---------- Records supplied
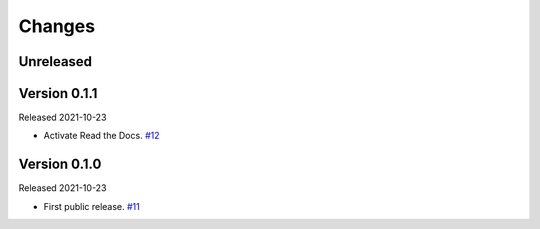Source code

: Changes
=======

Unreleased
----------

Version 0.1.1
-------------

Released 2021-10-23

- Activate Read the Docs. `#12 <https://github.com/dajiaji/python-cwt/pull/12>`__

Version 0.1.0
-------------

Released 2021-10-23

- First public release. `#11 <https://github.com/dajiaji/python-cwt/pull/11>`__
--------------------
Job. Repeat the preceding records precisely, and leave every picture out of the copy.

Solution.
Source code

: Changes
=======

Unreleased
----------

Version 0.1.1
-------------

Released 2021-10-23

- Activate Read the Docs. `#12 <https://github.com/dajiaji/python-cwt/pull/12>`__

Version 0.1.0
-------------

Released 2021-10-23

- First public release. `#11 <https://github.com/dajiaji/python-cwt/pull/11>`__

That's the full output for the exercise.